BEGIN Excerpt to read
This tool class exposes two operations: “GetEmployee” and “ApproveExpense”. An AI agent can call them in sequence: first fetch the employee to check their limit, then approve the expense if it’s within policy. The agent handles the orchestration; your MCP server provides the individual operations.

Testing Your MCP Server

Use the official MCP CLI or a client library to test. If you’re using VS Code or a compatible IDE with MCP support, you can configure it to connect to your server. See the official C# SDK documentation for client setup and testing patterns.

{
  "mcpServers": {
    "expense-approval": {
      "command": "dotnet",
      "args": ["run", "--project", "./McpExpenseServer"],
      "env": {
        "ASPNETCORE_ENVIRONMENT": "Development"
      }
    }
  }
}

The IDE will discover your tools and display them in the MCP client interface. You can invoke them directly and see responses.

Key Takeaways

MCP is a lightweight, open protocol that turns your .NET APIs and business logic into AI-discoverable tools. Building an MCP server in ASP.NET Core 9 is straightforward: define your tools using attributes, implement handlers, integrate with your existing services, add authentication, and deploy.

For UAE enterprises, this unlocks a powerful pattern: your existing CRM, ERP, approval workflows, and data queries become first-class citizens in the AI ecosystem. AI agents, VS Code, and future clients can discover and invoke them autonomously. You don’t need a custom agent framework or extensive middleware. The protocol handles the discovery and invocation.

Start small. Expose one or two critical tools from your existing .NET stack. Test with a local MCP client. Then scale: containerize, deploy to Azure, add more tools, and watch your enterprise logic become part of the AI-driven future.

What is Model Context Protocol (MCP)?

MCP is an open standard that allows AI agents, IDEs, and other clients to discover and invoke tools exposed by servers. Think of it as REST for AI: your MCP server describes available tools and their input schemas, clients discover them, and invoke them with arguments. It’s backed by Anthropic and has implementations for multiple languages including .NET.
END Excerpt to read
BEGIN Record excerpts
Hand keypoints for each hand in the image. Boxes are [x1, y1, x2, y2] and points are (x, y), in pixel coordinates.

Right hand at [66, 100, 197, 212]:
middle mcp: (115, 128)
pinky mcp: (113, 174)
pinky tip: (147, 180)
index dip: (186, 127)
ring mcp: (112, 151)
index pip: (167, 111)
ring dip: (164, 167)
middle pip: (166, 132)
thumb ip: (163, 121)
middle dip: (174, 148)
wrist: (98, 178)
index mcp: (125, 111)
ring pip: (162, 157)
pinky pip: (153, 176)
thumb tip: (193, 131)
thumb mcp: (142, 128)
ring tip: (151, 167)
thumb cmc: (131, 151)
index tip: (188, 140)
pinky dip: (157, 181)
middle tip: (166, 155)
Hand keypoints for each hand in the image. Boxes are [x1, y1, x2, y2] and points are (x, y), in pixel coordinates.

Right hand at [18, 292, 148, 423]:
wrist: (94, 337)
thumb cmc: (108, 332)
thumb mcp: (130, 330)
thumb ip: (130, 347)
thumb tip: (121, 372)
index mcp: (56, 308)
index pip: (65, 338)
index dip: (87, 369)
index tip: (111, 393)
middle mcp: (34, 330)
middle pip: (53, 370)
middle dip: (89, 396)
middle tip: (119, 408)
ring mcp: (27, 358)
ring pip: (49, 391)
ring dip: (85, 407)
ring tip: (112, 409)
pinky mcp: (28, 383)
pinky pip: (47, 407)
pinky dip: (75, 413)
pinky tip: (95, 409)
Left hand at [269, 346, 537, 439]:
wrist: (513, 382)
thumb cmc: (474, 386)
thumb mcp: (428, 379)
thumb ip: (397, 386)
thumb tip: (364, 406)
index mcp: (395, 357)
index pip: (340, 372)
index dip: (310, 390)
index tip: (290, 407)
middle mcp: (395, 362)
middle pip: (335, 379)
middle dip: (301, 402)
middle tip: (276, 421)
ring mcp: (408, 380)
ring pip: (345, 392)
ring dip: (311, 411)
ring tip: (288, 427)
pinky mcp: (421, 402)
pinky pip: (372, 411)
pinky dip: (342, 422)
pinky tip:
END Record excerpts
→ **Required action A**:
In the text on building an MCP server in ASP.NET Core, what two operations does the tool class expose?
→ **Required action B**:
Continue the text on building an MCP server in ASP.NET Core from its last sentence.

→ **Written reply A**:
GetEmployee and ApproveExpense.

→ **Written reply B**:
Do I need to rewrite my existing .NET APIs to use MCP?

No. Your MCP server sits as a thin adapter layer on top of your existing services, repositories, and DbContext. Your business logic remains unchanged. The MCP server simply exposes your existing operations as discoverable tools that AI clients can invoke.

How do I handle authentication and authorization in an MCP server?

If hosting over HTTP, use standard ASP.NET Core authentication middleware (JWT, OAuth, etc.) to authenticate clients. For tool-level authorization, check user claims or roles before executing the handler. Pass the authenticated user context into your service layer so audit logs and business rules apply consistently.

What are the deployment options for an MCP server built in .NET?

You can run it as a standalone ASP.NET Core app on a VM or App Service, deploy it as an Azure Function for serverless scaling, or containerize it and run on Kubernetes or Docker Swarm. Choose based on your enterprise infrastructure and DevOps practices.

Can an MCP server expose resources and prompts, or just tools?

MCP defines three main concepts: tools (functions), resources (data or content), and prompts (reusable templates). Most enterprise integrations focus on tools, but you can implement resources and prompts as well. Resources are useful for exposing customer records, documents, or configuration data; prompts are useful for standardized workflows.